Twist in Trouble

Well, a lot has happened in the physics world–faster than light neutrinos, no Higgs yet, and an amazing story about t’Hooft (The Infinity Puzzle).

What about my stuff?  Well, I take time to think, I take time to run physics simulations, I take time to do various kinds of analysis, and I take time to post here.  I haven’t posted for a month or two because I am deep in the twist solution analysis.  I’ll try to post updates, but there are some pretty critical questions about this twist theory.

To refresh, I claim that E=hv quantization implies a twist structure.  Integral quantization for all particles in a continuous system implies that the particles are best modeled by a twist in a background state vector field.

That doesn’t mean that the twist is actually physical (reality) but it does mean there has to be a mapping.  When I study the options that come closest to the reality we observe by experiment, I have concluded that it is most likely that the twist is real in some way, in an underlying variant of a Maxwell field that is unitary.  As I’ve explained in the past here, such a system has to have a maximum speed for particles, and gives a geometrical basis for the laws of special relativity.  It shows how both photons and electrons could work, with correct values for mass resulting from the ratio of the electrostatic force to the magnetic force (twist rings), and the work I’ve been doing lately shows how inertial mass could spring from mass particles but not affect photons.  Pretty good snake oil, ain’t it!

But I see a problem.

The assumptions I’ve made above seem to be good, but I’ve attempted to do careful and very specific analysis of what the twist looks like mathematically.  As explained in previous posts, the twist for photons must be planar to the direction of travel and can only be stable if moving at speed c.  The twist for electrons is encompassed in a ring like the old DeBroglie electron, but is a twist, not an oscillation. When pushed by an external force, the ring distorts, and the resisting force of this distortion, which will be proportionate to the momentum of the twist, will give the inertial behavior of the particle.  Looks really good from all points of view.

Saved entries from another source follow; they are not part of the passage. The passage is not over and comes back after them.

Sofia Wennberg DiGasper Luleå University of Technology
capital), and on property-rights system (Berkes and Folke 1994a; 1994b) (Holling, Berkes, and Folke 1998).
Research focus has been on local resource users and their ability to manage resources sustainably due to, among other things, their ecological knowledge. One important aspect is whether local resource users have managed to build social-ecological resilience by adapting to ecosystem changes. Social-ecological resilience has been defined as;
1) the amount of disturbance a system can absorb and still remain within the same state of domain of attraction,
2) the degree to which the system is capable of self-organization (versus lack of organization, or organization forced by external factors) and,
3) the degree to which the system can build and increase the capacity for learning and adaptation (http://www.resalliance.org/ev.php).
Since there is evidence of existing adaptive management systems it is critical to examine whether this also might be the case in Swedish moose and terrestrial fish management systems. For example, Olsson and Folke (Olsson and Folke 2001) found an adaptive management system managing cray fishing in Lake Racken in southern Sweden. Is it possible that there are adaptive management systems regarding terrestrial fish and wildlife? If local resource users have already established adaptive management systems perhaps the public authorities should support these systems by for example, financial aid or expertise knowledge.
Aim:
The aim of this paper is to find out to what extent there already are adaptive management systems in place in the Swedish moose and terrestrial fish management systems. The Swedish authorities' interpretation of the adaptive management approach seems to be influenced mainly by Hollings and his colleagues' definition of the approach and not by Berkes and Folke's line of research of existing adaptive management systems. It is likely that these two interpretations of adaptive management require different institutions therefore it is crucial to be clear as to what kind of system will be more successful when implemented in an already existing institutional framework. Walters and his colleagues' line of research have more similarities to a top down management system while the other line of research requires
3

Here’s the problem.  I believe I’ve proved that my current mathemetical 3D+T model of the twist, contrary to what I said in previous posts, has a discontinuity.  Although the twist is topologically stable, it cannot exist without a discontinuity in the field–even when confined to moving only at speed c.  This is a showstopper–if a continuous solution could be found, I would be on my way to computing the gravititational constant from the ratio of the electrostatic and magnetic forces.  But a discontinuous system means that infinities have to be introduced into the twist mathematical description.  Not impossible, but not elegant–suggesting that the model is too complex and that I’ve got it wrong here.

I’m not done–I am still searching for a way out.  I thought I figured this all out, but when I tried to pin down that solution from about a year ago, I found that it doesn’t work.  Now I’m looking at other possibilities again.